“De ahora en adelante tu escuela será el mundo”. Le dio un abrazo y puso en sus manos una cajita gris metálica. “Espera la señal, antes de abrirla. Allí está la respuesta a todas tus preguntas”.
En un país remoto, lejos de casi todo, vivía un joven valiente, de brillante inteligencia y muy buenos sentimientos. Había quedado huérfano muy niño, pero tuvo la suerte de que un hombre muy sabio lo acogiera en su casa y lo educara, a cambio de su ayuda en las tareas de la casa. Una tarde de junio, después de algunos años, su anciano maestro le dijo que ni él ni sus libros tenían nada más para enseñarle.
–De ahora en adelante tu escuela será el mundo.
Luego le dio un abrazo y puso en sus manos una cajita gris metálica (un poco más pequeña que un mazo de cartas) y le dijo en secreto:
–Espera la señal, antes de abrirla. Allí está la respuesta a todas tus preguntas.
El muchacho guardó la cajita en su camisa y, cuando alzó la vista, la casa y el viejo ya no estaban. De repente se hallaba en un cruce de caminos. “¿Y ahora quién me dice qué rumbo tomar?”, pensó. Recordó la cajita en el bolsillo, se preguntó cómo sería la señal. Alentó y pudo vencer el deseo de abrirla. Uno de los caminos ascendía una cuesta empinada. Otro era enmarañado. Otro más tenía un descenso resbaloso. El último era amplio, seguía hacia el horizonte sin obstáculos. Decidió que seguiría ese camino.
No llevaba mucho recorrido cuando encontró a un hombre sentado en una mesa al aire libre. Comía con deleite un banquete suculento. Lo atendía una numerosa servidumbre. El muchacho tardó en descubrir que a sus pies había gentes flaquísimas, de miradas vidriosas, que reñían por las migajas que caían de su mesa. Adoraban al hombre como si fuera una deidad y atacaban a quien se atreviera a importunarlo. “¿Quién permite que pasen estas cosas?”, se preguntó el muchacho.
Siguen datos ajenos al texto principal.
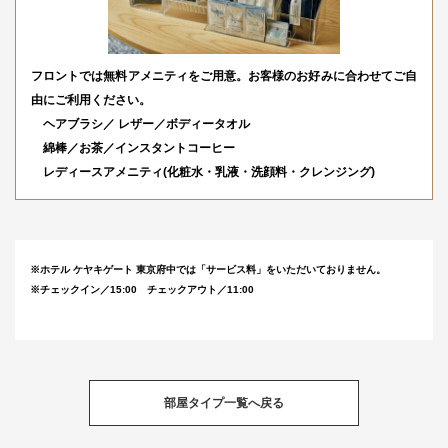
フロントでは無料アメニティをご用意。お客様のお好みに合わせてご自
由にご利用ください。
ヘアブラシ／ レザー／ボディータオル
綿棒／お茶／インスタントコーヒー
レディースアメニティ(化粧水・乳液・洗顔料・クレンジング)
※ホテル ケヤキゲート 東京府中では「サービス料」をいただいておりません。
※チェックイン／15:00 チェックアウト／11:00
部屋タイプ一覧へ戻る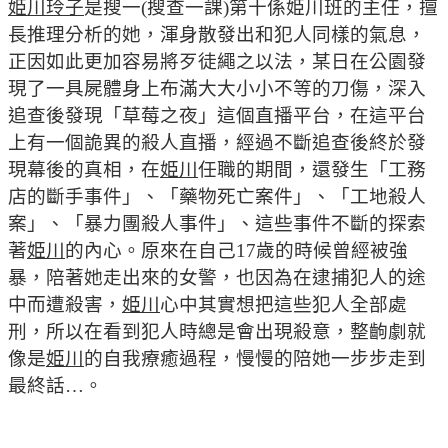
姫川玲子
是搜一(搜查一課)第十係姫川班的主任，擅
長推理分析的她，渾身散發出和犯人同樣的氣息，
正因如此更加容易將歹徒繩之以法，某日在公園發
現了一具屍體身上布滿大大小小不等的刀傷，深入
追查後發現「草莓之夜」這個直播平台，在這平台
上有一個詭異的殺人直播，經過不斷追查後終於發
現幕後的真相，在
姫川
任職的期間，還發生「工務
店的斷手事件」、「藥物死亡案件」、「工地殺人
案」、「暴力團殺人事件」、這些事件不斷的探索
著
姫川
的內心。原來在自己17歲的時候曾經被強
暴，陪著她走出來的女警，也因為在逮捕犯人的途
中而遭殺害，
姫川
心中其實想把這些犯人全部處
刑，所以在看到犯人時總是會出現殺意，整齣劇就
像是
姫川
的自我療癒過程，慢慢的陪她一步步走到
最終話…。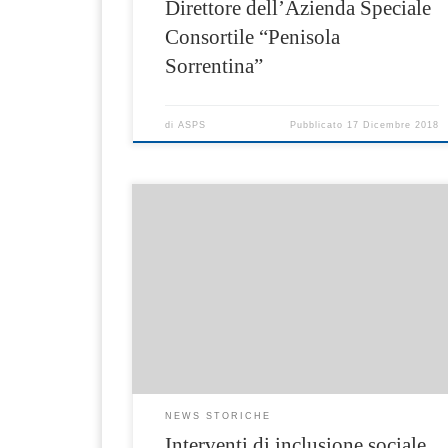
Direttore dell’Azienda Speciale
Consortile “Penisola
Sorrentina”
di
ASPS
Pubblicato
17 Dicembre 2018
La Direzione Generale Politiche sociali e socio
sanitarie ha emanato i seguenti due avvisi pe
interventi di inclusione sociale delle persone
con disabilità sensoriale: – Decreto
dirigenziale n. 367 del 7 novembre 2018:
avviso per manifestazione di interesse
“interventi di inclusione sociale delle persone
con disabilità, sensoriale” destinata a soggetti
che […]
NEWS STORICHE
Interventi di inclusione sociale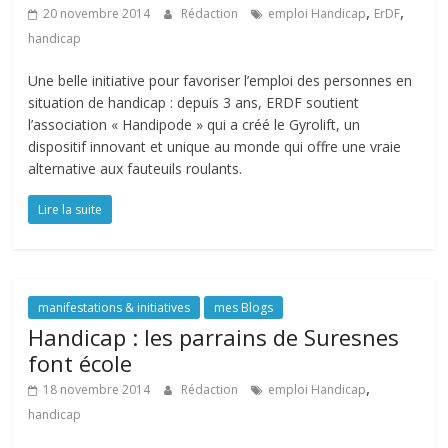
,
,
20 novembre 2014
Rédaction
emploi Handicap
ErDF
handicap
Une belle initiative pour favoriser l’emploi des personnes en
situation de handicap : depuis 3 ans, ERDF soutient
l’association « Handipode » qui a créé le Gyrolift, un
dispositif innovant et unique au monde qui offre une vraie
alternative aux fauteuils roulants.
Lire la suite
manifestations & initiatives
mes Blogs
Handicap : les parrains de Suresnes
font école
,
18 novembre 2014
Rédaction
emploi Handicap
handicap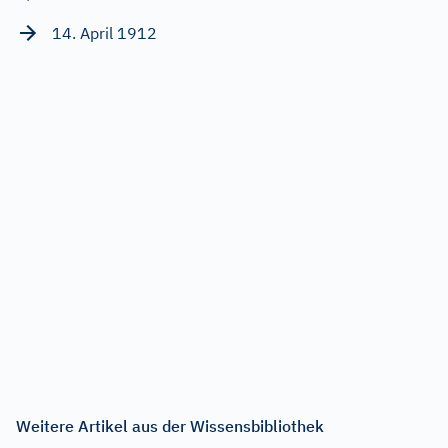
14. April 1912
Weitere Artikel aus der Wissensbibliothek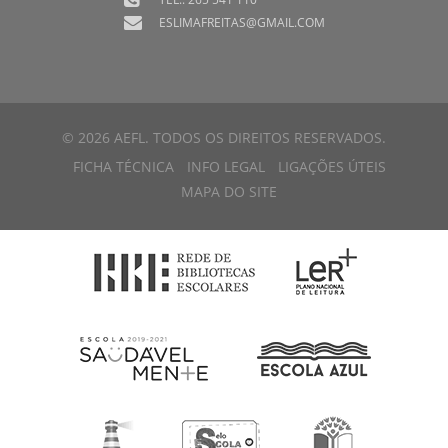
ESLIMAFREITAS@GMAIL.COM
© 2026 AEFL. TODOS OS DIREITOS RESERVADOS.
FICHA TÉCNICA
INFO LEGAL
LIGAÇÕES ÚTEIS
MAPA DO SITE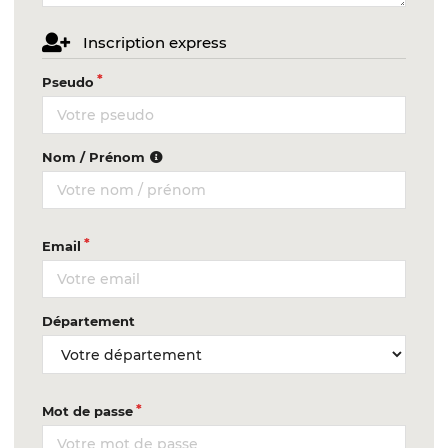
Inscription express
Pseudo
Nom / Prénom
Email
Département
Mot de passe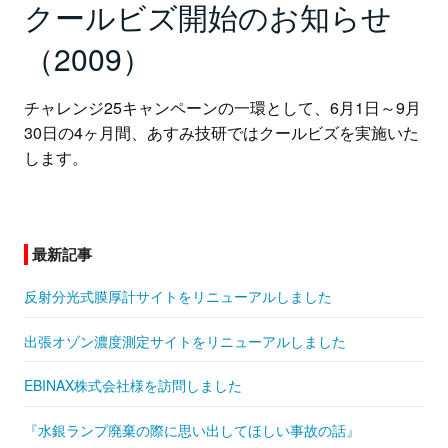
クールビズ開始のお知らせ
（2009）
チャレンジ25キャンペーンの一環として、6月1日～9月
30日の4ヶ月間、
あすみ技研ではクールビズを実施いた
します。
最新記事
反射分光式膜厚計サイトをリニューアルしました
出張オゾン濃度測定サイトをリニューアルしました
EBINAX株式会社様を訪問しました
『水銀ランプ廃棄の際に思い出してほしい事故の話』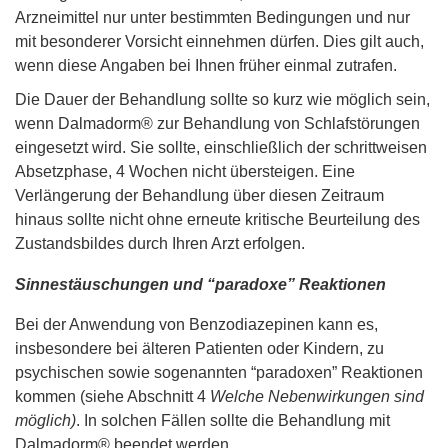
Arzneimittel nur unter bestimmten Bedingungen und nur
mit besonderer Vorsicht einnehmen dürfen. Dies gilt auch,
wenn diese Angaben bei Ihnen früher einmal zutrafen.
Die Dauer der Behandlung sollte so kurz wie möglich sein,
wenn Dalmadorm® zur Behandlung von Schlafstörungen
eingesetzt wird. Sie sollte, einschließlich der schrittweisen
Absetzphase, 4 Wochen nicht übersteigen. Eine
Verlängerung der Behandlung über diesen Zeitraum
hinaus sollte nicht ohne erneute kritische Beurteilung des
Zustandsbildes durch Ihren Arzt erfolgen.
Sinnestäuschungen und “paradoxe” Reaktionen
Bei der Anwendung von Benzodiazepinen kann es,
insbesondere bei älteren Patienten oder Kindern, zu
psychischen sowie sogenannten “paradoxen” Reaktionen
kommen (siehe Abschnitt 4
Welche Nebenwirkungen sind
möglich)
. In solchen Fällen sollte die Behandlung mit
Dalmadorm® beendet werden.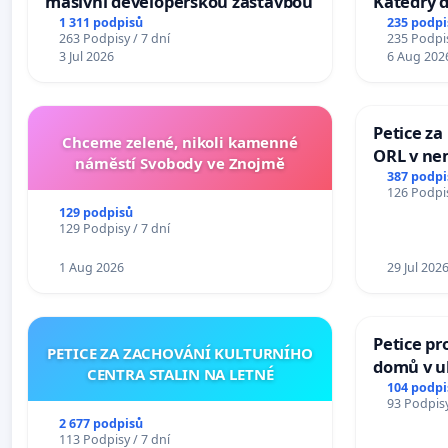
masivní developerskou zástavbou
Katedry d
1 311 podpisů
235 podpi
263 Podpisy / 7 dní
235 Podpis
3 Jul 2026
6 Aug 202
Petice za
Chceme zelené, nikoli kamenné
ORL v nem
náměstí Svobody ve Znojmě
Hradec
387 podpi
126 Podpis
129 podpisů
129 Podpisy / 7 dní
1 Aug 2026
29 Jul 202
Petice pr
PETICE ZA ZACHOVÁNÍ KULTURNÍHO
domů v ul
CENTRA STALIN NA LETNÉ
Pardubic
104 podpi
93 Podpisy
2 677 podpisů
113 Podpisy / 7 dní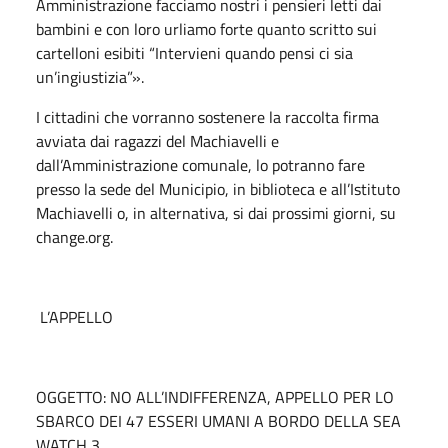
Amministrazione facciamo nostri i pensieri letti dai
bambini e con loro urliamo forte quanto scritto sui
cartelloni esibiti “Intervieni quando pensi ci sia
un’ingiustizia”».
I cittadini che vorranno sostenere la raccolta firma
avviata dai ragazzi del Machiavelli e
dall’Amministrazione comunale, lo potranno fare
presso la sede del Municipio, in biblioteca e all’Istituto
Machiavelli o, in alternativa, si dai prossimi giorni, su
change.org.
L’APPELLO
OGGETTO: NO ALL’INDIFFERENZA, APPELLO PER LO
SBARCO DEI 47 ESSERI UMANI A BORDO DELLA SEA
WATCH 3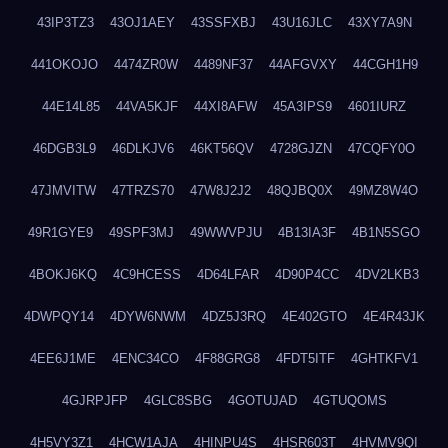
43IP3TZ3
43OJ1AEY
43SSFXBJ
43U16JLC
43XY7A9N
441OKOJO
4474ZR0W
4489NF37
44AFGVXY
44CGH1H9
44E14L85
44VA5KJF
44XI8AFW
45A3IPS9
4601IURZ
46DGB3L9
46DLKJV6
46KT56QV
4728GJZN
47CQFY0O
47JMVITW
47TRZS70
47W8J2J2
48QJBQ0X
49MZ8W4O
49R1GYE9
49SPF3MJ
49WWVPJU
4B13IA3F
4B1N5SGO
4BOKJ6KQ
4C9HCESS
4D64LFAR
4D90P4CC
4DV2LKB3
4DWPQY14
4DYW6NWM
4DZ5J3RQ
4E402GTO
4E4R43JK
4EE6J1ME
4ENC34CO
4F88GRG8
4FDT5ITF
4GHTKFV1
4GJRPJFP
4GLC8SBG
4GOTUJAD
4GTUQOMS
4H5VY3Z1
4HCW1AJA
4HINPU4S
4HSR603T
4HVMV9QI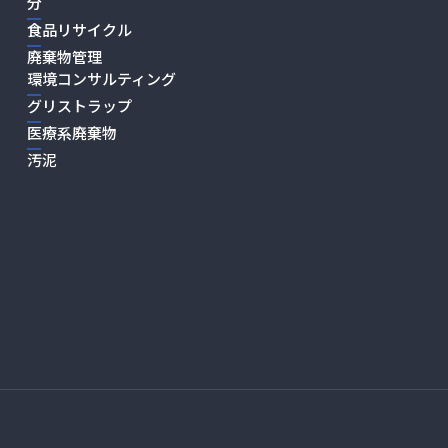
分
食品リサイクル
廃棄物管理
環境コンサルティング
グリストラップ
医療系廃棄物
汚泥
El hombre vio llegar al muchacho, leyó su semblante y lo invitó a acompañarlo en la mesa. Le dijo que ignorara a los hambrientos y le preguntó su historia. El muchacho tardó poco en ganarse su favor y su confianza.
Para no alargar el cuento, diremos que aquel hombre murió poco después. El muchacho heredó su fortuna y ocupó pronto la mesa y mantuvo la costumbre de comer al aire libre banquetes abundantes. Los hambrientos lo adoraban. Se peleaban las migajas que caían de su mesa. Atacaban a mordiscos al malvado que quisiera molestarlo.
Ocurrió que con los años el muchacho se hizo viejo y cayó enfermo. Llegó un día en que sintió mucho dolor y se supo agonizante. Al llevarse las manos al pecho descubrió en su bolsillo la cajita olvidada y pensó que sería inútil esperar una señal. Al abrirla, no había nada. Se murió viendo su rostro reflejado en el fondo de metal.